BiographyAngelia Nedich holds a Ph.D. from Moscow State University, Moscow, Russia, in Computational Mathematics and Mathematical Physics (1994), and a Ph.D. from Massachusetts Institute of Technology, Cambridge, USA in Electrical and Computer Science Engineering (2002). She has worked as a senior engineer in BAE Systems North America, Advanced Information Technology Division at Burlington, MA. She is the recipient of an NSF CAREER Award 2007 in Operations Research for her work in distributed multi-agent optimization. She is a recipient (jointly with her co-authors) of the Best Paper Award at the Winter Simulation Conference 2013 and the Best Paper Award at the International Symposium on Modeling and Optimization in Mobile, Ad Hoc and Wireless Networks (WiOpt) 2015. Also, she is a coauthor of the book Convex Analysis and Optimization. Her current interest is in large-scale optimization, games, control and information processing in networks.
Adam Wierman
Professor in the Department of Computing and Mathematical Sciences (CMS)
California Institute of Technology
Online Optimization and Control using Black-Box Predictions
AbstractMaking use of modern black-box AI tools is potentially transformational for online optimization and control. However, such machine-learned algorithms typically do not have formal guarantees on their worst-case performance, stability, or safety. So, while their performance may improve upon traditional approaches in "typical" cases, they may perform arbitrarily worse in scenarios where the training examples are not representative due to, e.g., distribution shift or unrepresentative training data. This represents a significant drawback when considering the use of AI tools for energy systems and autonomous cities, which are safety-critical. A challenging open question is thus: Is it possible to provide guarantees that allow black-box AI tools to be used in safety-critical applications? In this talk, I will introduce recent work that aims to develop algorithms that make use of black-box AI tools to provide good performance in the typical case while integrating the "untrusted advice" from these algorithms into traditional algorithms to ensure formal worst-case guarantees. Specifically, we will discuss the use of black-box untrusted advice in the context of online convex body chasing, online non-convex optimization, and linear quadratic control, identifying both novel algorithms and fundamental limits in each case.

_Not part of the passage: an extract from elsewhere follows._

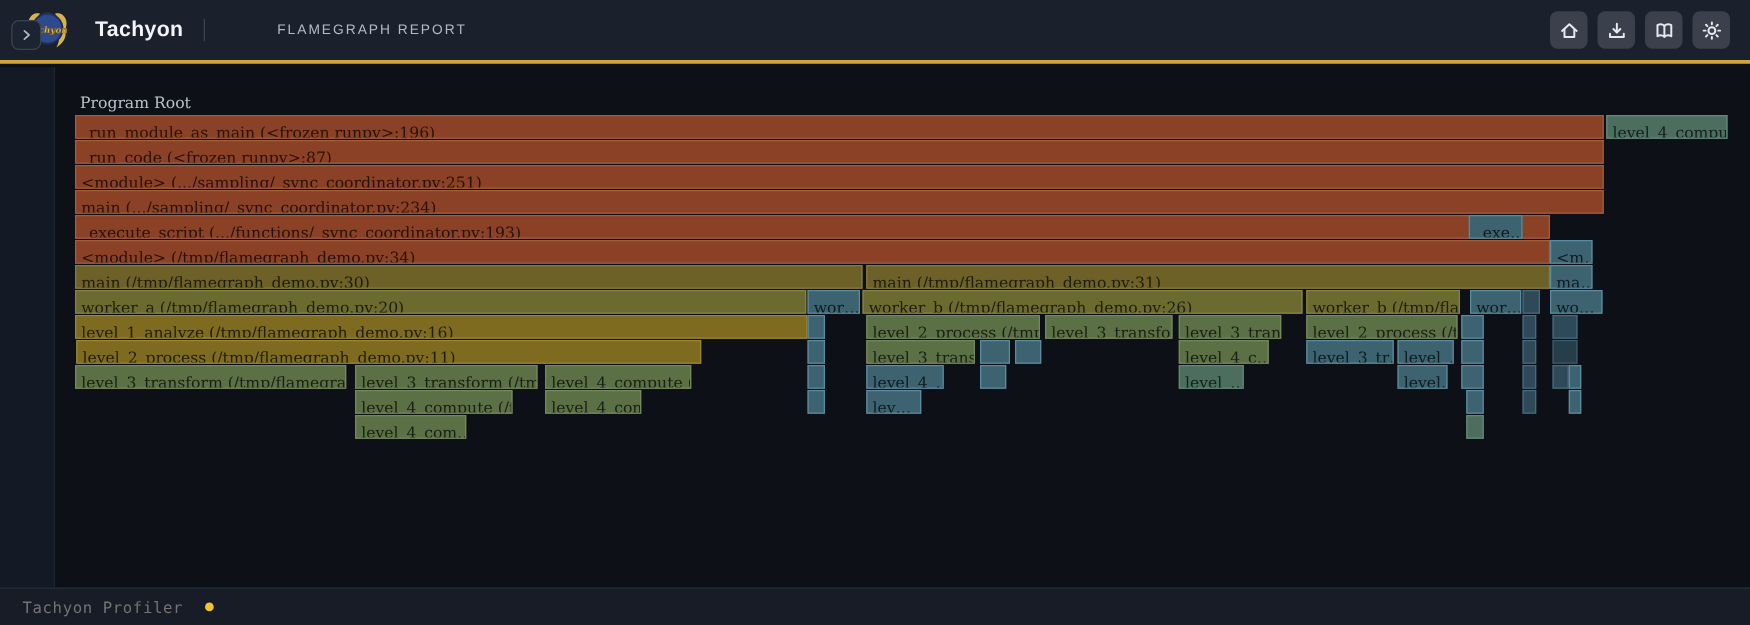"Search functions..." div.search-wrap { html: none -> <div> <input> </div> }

BiographyAdam Wierman is a Professor in the Department of Computing and Mathematical Sciences (CMS) at the California Institute of Technology. He is the director of the Information Science and Technology (IST) initiative and served as Executive Officer (a.k.a. Department Chair) of CMS from 2015-2020. Additionally, he serves on Advisory Boards of the Linde Institute of Economic and Management Sciences and the “Sunlight to Everything” thrust in the Resnick Institute for Sustainability. He received his Ph.D., M.Sc. and B.Sc. in Computer Science from Carnegie Mellon University in 2007, 2004, and 2001, respectively, and has been a faculty at Caltech since 2007.